As I was driving to various schools this morning, I was listening to my ipod blast "The Gates of Delirium" by Yes (I have ripped every Yes CD of mine onto my ipod). The 21 minute song is basically the depiction of a war. As I listened, I reflected on many recent experiences I have been having.

Could it just be that I am in the midst of a challenging time in my professional life, and just have to work through it? I suppose it could be. But I wonder if there is something more going on right now. You see, not only am I a huge Yes fan, I am a JRR Tolkien fan, and have read The Lord of the Rings probably 15 times. It resonates with me because evil is not shrouded, that is the source of evil, the dark lord, is in the open, so to speak. Frodo knows he is fighting against a real evil. He is awakened from his pastoral existence in the Shire to that realization. Now in LOTR Frodo has a most critical part to play, but he also recognizes that we are all in the battle, all playing a part, whether it be a moth that Gandalf speaks to at Isengard, or a returning King in the form of Aragorn. Tolkien recognized this as well, as in one of his letters, he speaks of the hidden depth, the reality of the spiritual nature of human interactions. He understood, for example, what he meant when Jesus says that when you do something for the least, you do it for Him. It is the unseen reality. It is a strike in a battle for God and against evil.

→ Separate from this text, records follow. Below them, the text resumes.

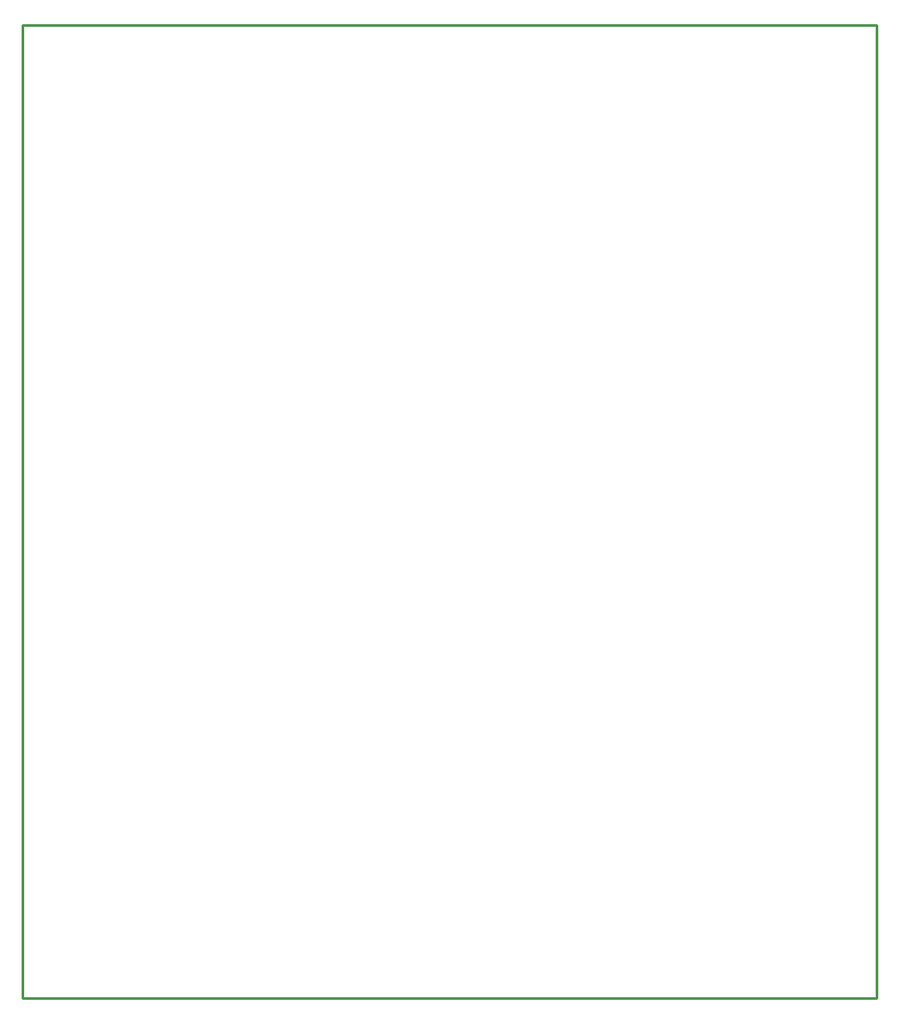
<source format=gko>
G04*
G04 #@! TF.GenerationSoftware,Altium Limited,Altium Designer,19.0.4 (130)*
G04*
G04 Layer_Color=16711935*
%FSTAX24Y24*%
%MOIN*%
G70*
G01*
G75*
%ADD56C,0.0100*%
D56*
X-00006Y03751D02*
X-00006Y-00002D01*
X-00004Y03751D02*
X0329D01*
X0329Y-00002D01*
X-00004D02*
X0329D01*
M02*

</source>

Well, I feel as if I am in the midst of a battle at the moment. I have been tempted to rage, and confrontation, and just throwing up my hands and walking away. But then I reflect on the Ephesians statement and realize that I may be on the verge of a victory in the unseen battle, but am being confronted as Watchman Nee says in The Normal Christian Life, to look in the wrong direction. Will I keep my eye on the prize, the furthering of the Kingdom of God (as I understand it), or will I allow my pride, my rights, my whatever to allow a victory for the enemy? I have to choose, and I have to be prayerful and alert, and keep on praying. You see, the attacks can come from the saints themselves. But if I am prayerful in the Spirit, and I am alert, recognizing that I am tempted to look in the wrong direction and that there are bigger things potentially at stake, and if I pray for the saints themselves who are potentially a part of the attack, perhaps I will be given the honor of making "known the mystery of the gospel."

The battle is not a metaphor. The battle rages.

It is hard to see something that apparently many others do not see particularly when you think it is a critical part of the "mystery of the gospel." To see others being encumbered in the larger fight for the truth to the point of being a tool of the other side is difficult and obviously is not an easy thing to point out to them. So I need courage and I need wisdom. I need to be alert and I need most of all to be prayerful. Please be prayerful too.